大语言模型(LLM)的进化树,学习LLM看明白这一张图就够了
近期大语言模型迅速发展,让大家看得眼花缭乱,感觉现在LLM的快速发展堪比寒武纪大爆炸,各个模型之间的关系也让人看的云里雾里。最近一些学者整理出了 ChatGPT 等语言模型的发展历程的进化树图,让大家可以对LLM之间的关系一目了然。论文:https://arxiv.org/abs/2304.13712Github(相关资源):https://github.com/Mooler0410/LLMsPr
近期大语言模型迅速发展,让大家看得眼花缭乱,感觉现在LLM的快速发展堪比寒武纪大爆炸,各个模型之间的关系也让人看的云里雾里。最近一些学者整理出了 ChatGPT 等语言模型的发展历程的进化树图,让大家可以对LLM之间的关系一目了然。

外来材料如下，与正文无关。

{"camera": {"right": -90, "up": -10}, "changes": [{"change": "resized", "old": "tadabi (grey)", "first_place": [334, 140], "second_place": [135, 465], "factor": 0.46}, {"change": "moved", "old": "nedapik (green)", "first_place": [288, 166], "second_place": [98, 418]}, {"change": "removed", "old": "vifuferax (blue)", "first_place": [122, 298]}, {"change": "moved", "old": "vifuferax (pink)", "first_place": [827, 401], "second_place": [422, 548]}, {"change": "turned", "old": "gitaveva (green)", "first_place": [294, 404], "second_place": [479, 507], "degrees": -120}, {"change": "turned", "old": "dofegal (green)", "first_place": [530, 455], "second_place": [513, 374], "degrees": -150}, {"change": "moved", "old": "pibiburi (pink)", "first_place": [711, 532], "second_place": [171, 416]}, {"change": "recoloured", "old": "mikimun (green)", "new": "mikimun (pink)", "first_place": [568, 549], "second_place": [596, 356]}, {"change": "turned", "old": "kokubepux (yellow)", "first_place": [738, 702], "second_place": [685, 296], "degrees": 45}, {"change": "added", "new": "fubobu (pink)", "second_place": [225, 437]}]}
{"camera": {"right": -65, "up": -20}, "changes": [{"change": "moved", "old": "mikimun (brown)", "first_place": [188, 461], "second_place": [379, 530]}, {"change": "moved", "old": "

论文:https://arxiv.org/abs/2304.13712
Github(相关资源):https://github.com/Mooler0410/LLMsPracticalGuide
最重要的进化树图:
进化的树图
现代语言模型的进化树追溯了近年来语言模型的发展,并强调了一些最著名的模型。同一分支上的模型关系更近。基于Transformer的模型显示为非灰色颜色:仅解码器模型显示为蓝色分支,仅编码器模型显示为粉红色分支,而编码器-解码器模型显示为绿色分支。时间轴上模型的垂直位置代表其发布日期。开源模型由实心方块表示,而闭源模型由空心方块表示。右下角的堆叠条形图显示来自各公司和机构的模型数量。
然后是按年进化的动图,主要内容和上图相同。
论文内容简介(Harnessing the Power of LLMs in Practice: A Survey on ChatGPT and Beyond)
论文地址:https://arxiv.org/abs/2304.13712
趋势
a) 仅解码器模型在语言模型的发展中逐渐占主导地位。在语言模型发展的早期阶段,仅解码器模型不如仅编码器模型和编码器-解码器模型流行。然而,在2021年之后,随着改变游戏规则的语言模型GPT-3的推出,仅解码器模型经历了显著的繁荣。与此同时,在BERT带来的初始爆炸性增长之后,仅编码器模型逐渐开始消失。
b) OpenAI在语言模型领域始终保持领先地位,无论当前还是未来。其他公司和机构正在努力追赶OpenAI开发可与GPT-3和当前的GPT-4相媲美的模型。这一领先地位可归因于OpenAI即使在最初并不广泛认可的情况下也坚定地坚持其技术路线。
c) Meta对开源语言模型做出了重大贡献,并促进了语言模型的研究。在考虑对开源社区的贡献时,特别是与语言模型相关的贡献,Meta作为最慷慨的商业公司之一脱颖而出,因为Meta开发的所有语言模型都是开源的。
d) 语言模型表现出倾向于闭源的趋势。在语言模型发展的早期阶段(2020年之前),大多数模型都是开源的。然而,随着GPT-3的推出,公司越来越倾向于闭源其模型,如PaLM、LaMDA和GPT-4。因此,学术研究人员更难进行语言模型训练的实验。因此,基于API的研究可能成为学术界的主流方法。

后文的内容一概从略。